Soal:
Tolong lanjutkan teks tentang penggelondongan nener bandeng, dimulai tepat setelah kalimat terakhirnya.

Kutipan Teks:
+ + + + +

Usaha penggelondongan
telah banyak berkembang dibeberapa daerah di Indonesia, antara lain di Jawa
Timur, Jawa Tengah, Jawa Barat, Sulawesi Selatan dan DI Aceh. Untuk itu diupayakan membahas teknik
pengelolaan penggelondongan pada tulisan ini.
Tujuan tulisan ini adalah menginformasikan kepada petani maupun
pengusaha mengenai teknik mengelola penggelondongan nener yang baik.
2. PEMILIHAN LOKASI
Pemilihan lokasi
hendaknya memperhatikan beberapa hal sebagai berikut :
1) Mempertimbangkan aspek-aspek yang
berkaitan dengan lokasi seperti tata ruang, sumber air dan pengairan. Diusahakan tidak begitu jauh dari pantai agar
suhu udara yang ada dapat mendukung keberhasilan usaha pemeliharaan benih
bandeng. Suhu air pada tambak berkisar
antara 30 - 330 C.
2) Jarak lokasi ideal dari sumber
benih/nener maksimal 12 jam. Perjalanan
selama dalam pengangkutan konsumen tidak melebihi 12 jam.
3) Salah satu faktor yang dapat
mengakibatkan kegagalan usaha penggelondongan bandeng adalah persaingan
penggunaan lahan antar sesama pengusaha tambak.
4) Sarana transportasi.
Kelancaran sarana
angkutan terutama jalan, sangat memegang peranan penting dalam usaha
penggelondongan nener ini. Oleh sebab
itu dipilih lokasi yang sarana lalu lintasnya dapat menjamin mutu nener tetap
baik.
5) Jaringan listrik.
Sarana yang
diperhatikan dalam memilih lokasi adalah yang dekat dengan jaringan listrik
negara (PLN). Namun untuk usaha
penggelondongan bandeng kebutuhan listrik bisa diganti dengan alat-alat lain seperti
genset.
3. SISTEM PETAK PENENERAN
1) Petakan untuk nener.
Petakan untuk nener
pada umumnya dangkal, luasnya berkisar antara 500 - 1.000 m2. Letak petakan nener dekat dengan sumber air
tawar maupun air asin.
2) Petakan untuk gelondongan.
Petakan gelondongan
mempunyai areal lebih besar (luas) dan lebih dalam (1.000 - 2.000) m2. Hal ini digunakan untuk menampung gelondongan
dari petakan peneneran tempat untuk menumbuhkan gelondonan kecil ( pre
fingerling) atau untuk penyimpanan dan menahan gelondongan besar (post
fingerling).
3) Petakan Aklimatisasi.
Petakan untuk
aklimatisasi atau yang biasa disebut ipukan/baby box merupakan petakan kecil
yang terbuat dalam penggelondongan dan bersifat hanya sementara. Ipukan ini dibatasi oleh pematang yang
relatif kecil (sempit dan rendah) dibangun berdekatan dengan saluran air, agar
mutu lebih baik dan memudahkan pengelolannya.
Ukuran luasnya tergantung kepada banyaknya nener yang akan ditebarkan
(stock). Pada musim kemarau temperatur
udara dapat naik mencapai 330C, ipukan dapat menampung 5.000 - 10.000 ekor per
m2 selama 3 hari, meskipun dibawah periode yang relatif tenang.

+ + + + +

Data Terekam:
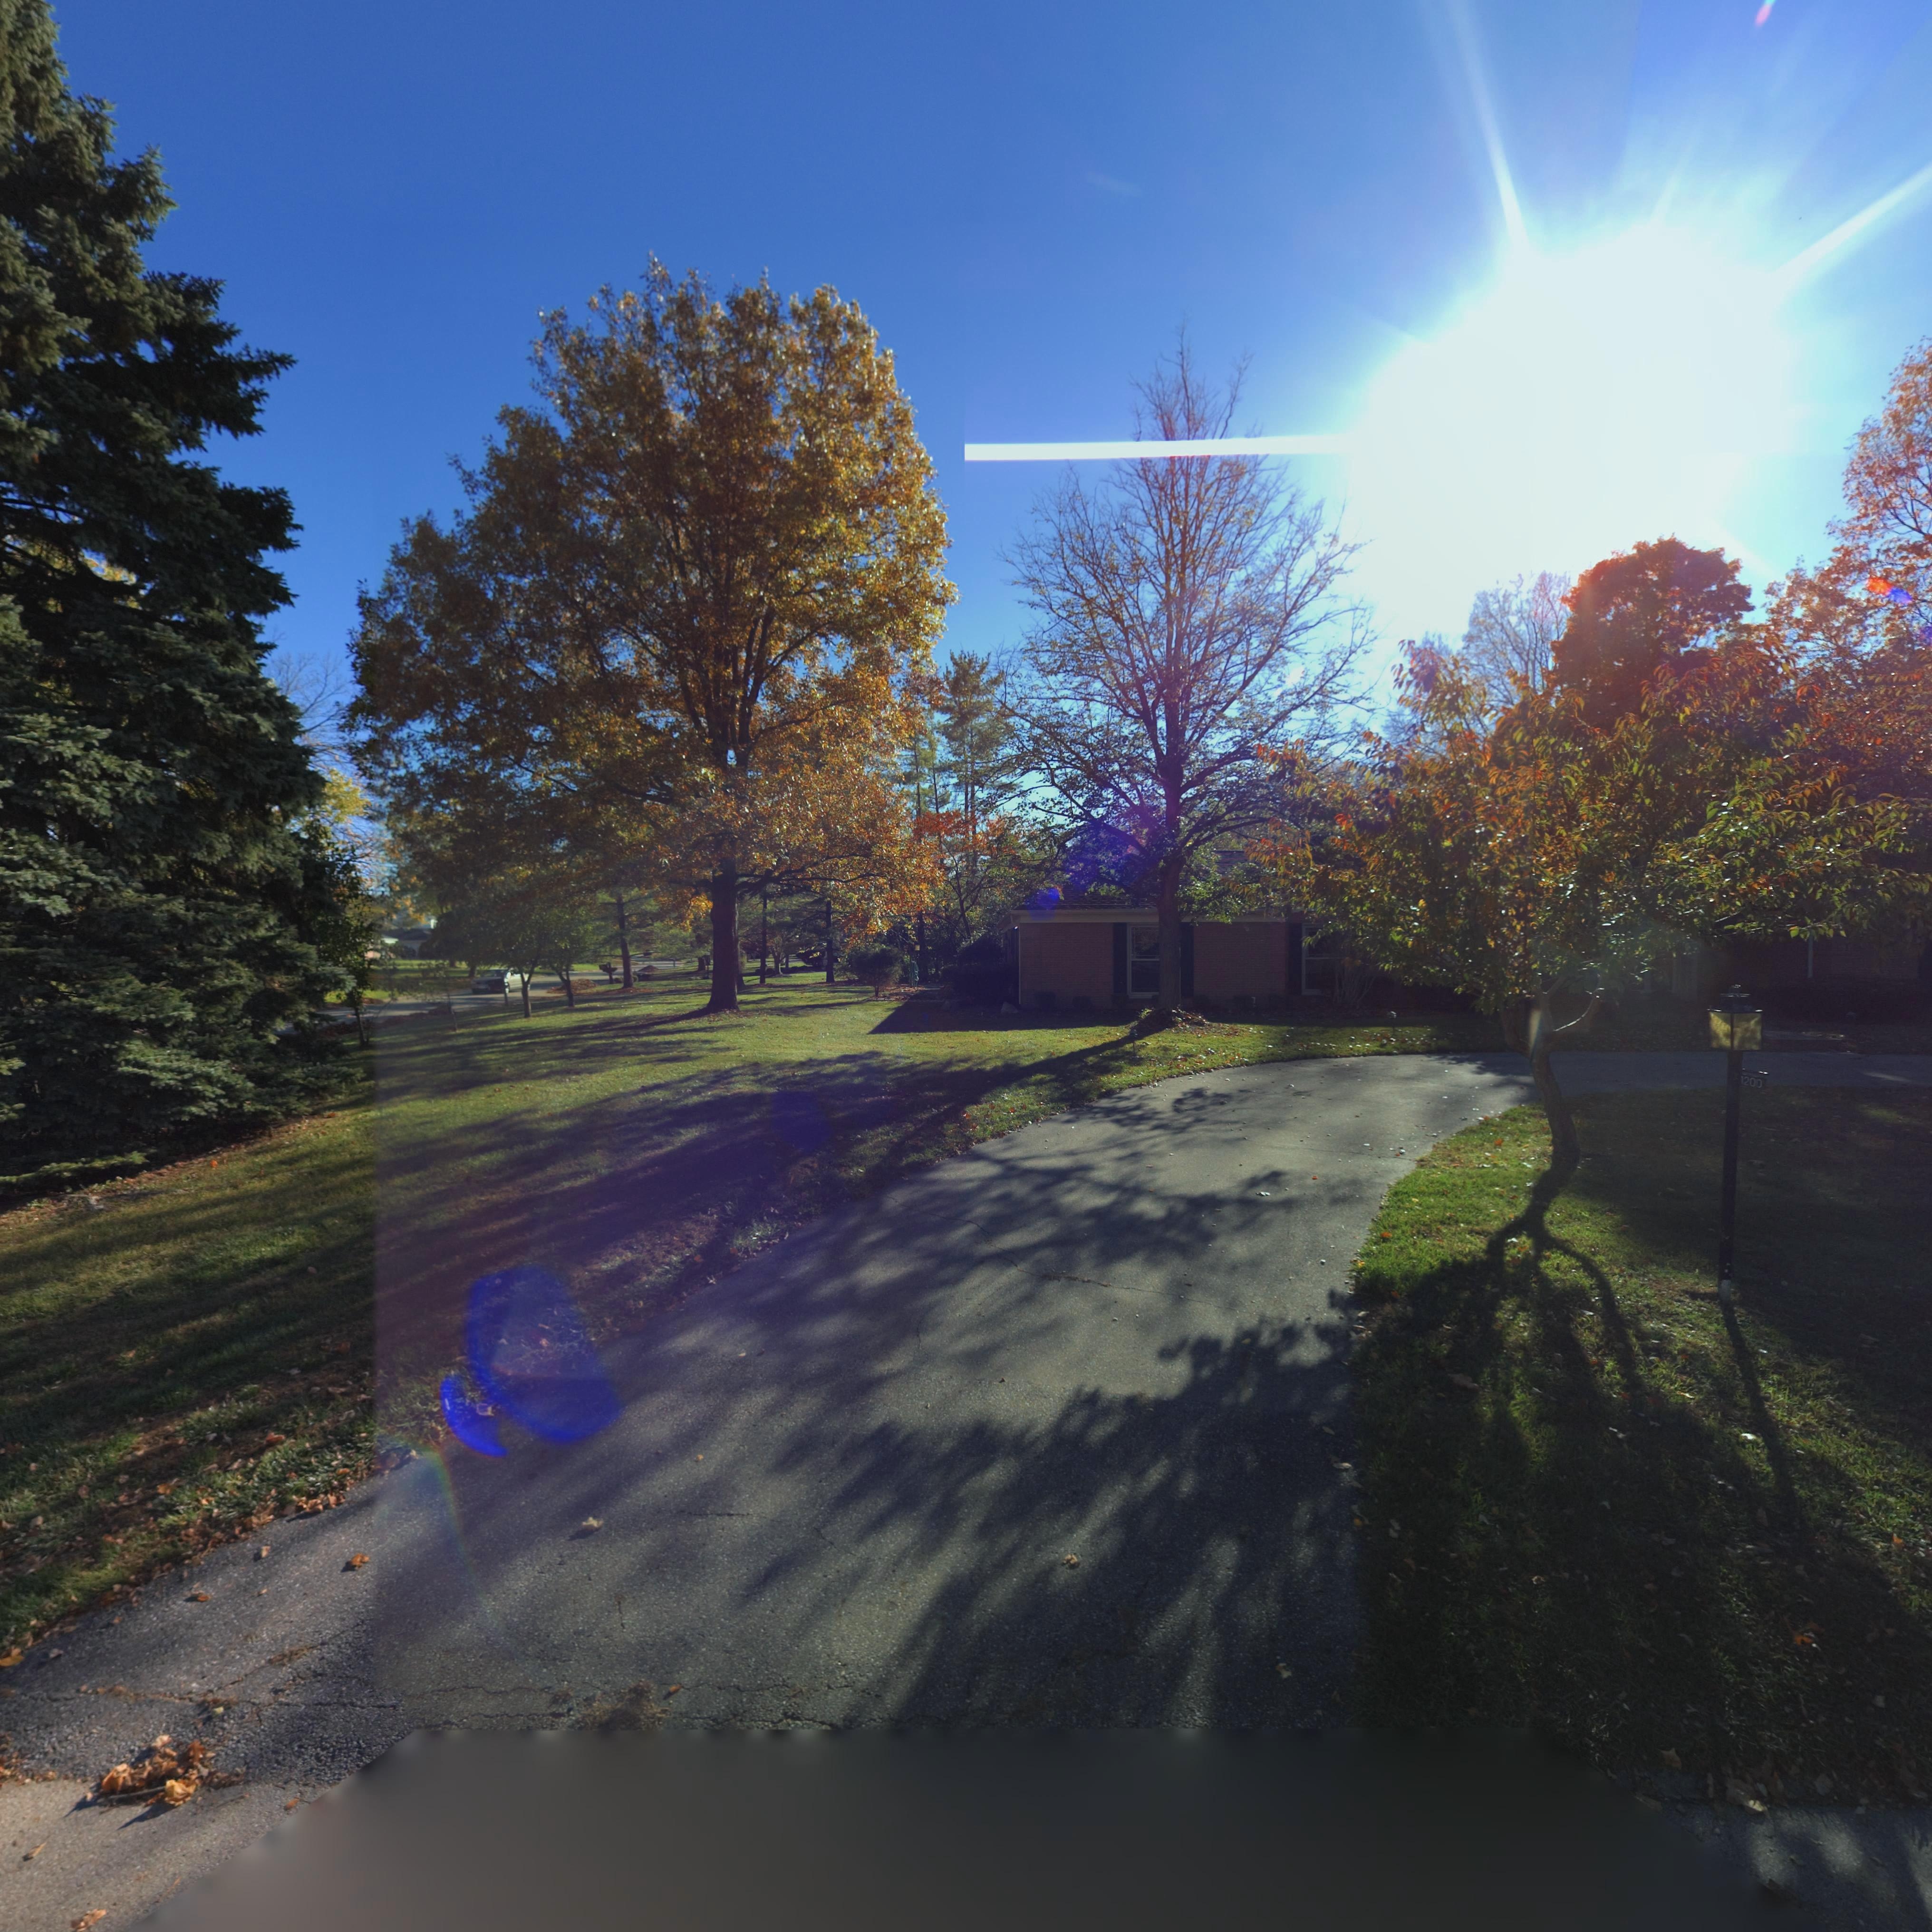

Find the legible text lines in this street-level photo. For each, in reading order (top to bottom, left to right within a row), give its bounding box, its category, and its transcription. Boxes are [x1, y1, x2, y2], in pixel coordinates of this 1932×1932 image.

+ + + + +

Jawaban Tugas:
4) Tempat pengumpulan (tempat untuk panen)
Berupa petakan kecil
untuk penangkapan atau kanal yang sempit atau tempat untuk mengumpulkan
gelondongan dalam waktu singkat.
Ikan-ikan dikumpulkan ke tempat pengumpulan dengan cara pengaturan
aliran air, dari air pada saat pasang atau air dari petakan lain yang telah
disiapkan sebelumnya.
Aerasi dapat diatur
dengan aliran air dari tambak yang berdekatan atau dari tambak yang lain,
sehingga tidak terjadi efek yang merugikan karena kekurangan oksigen, walaupun
di dalam petakan tersebut padat dengan ikan.
Dalam petakan ini ikan-ikan tersebut mudah dijaring dan dipindahkan ke
petakan yang lain dengan cara mengunakan jaring untuk pemindahan
gelondongan. Hal ini dipermudah dengan
sifat ikan bandeng yang senang menentang arus.
A. Kanal utama
B. Kanal pembagi petakan
C.Petak penangkapan
D.Petak penggelondongan
5) Pintu dan
gorong-gorong.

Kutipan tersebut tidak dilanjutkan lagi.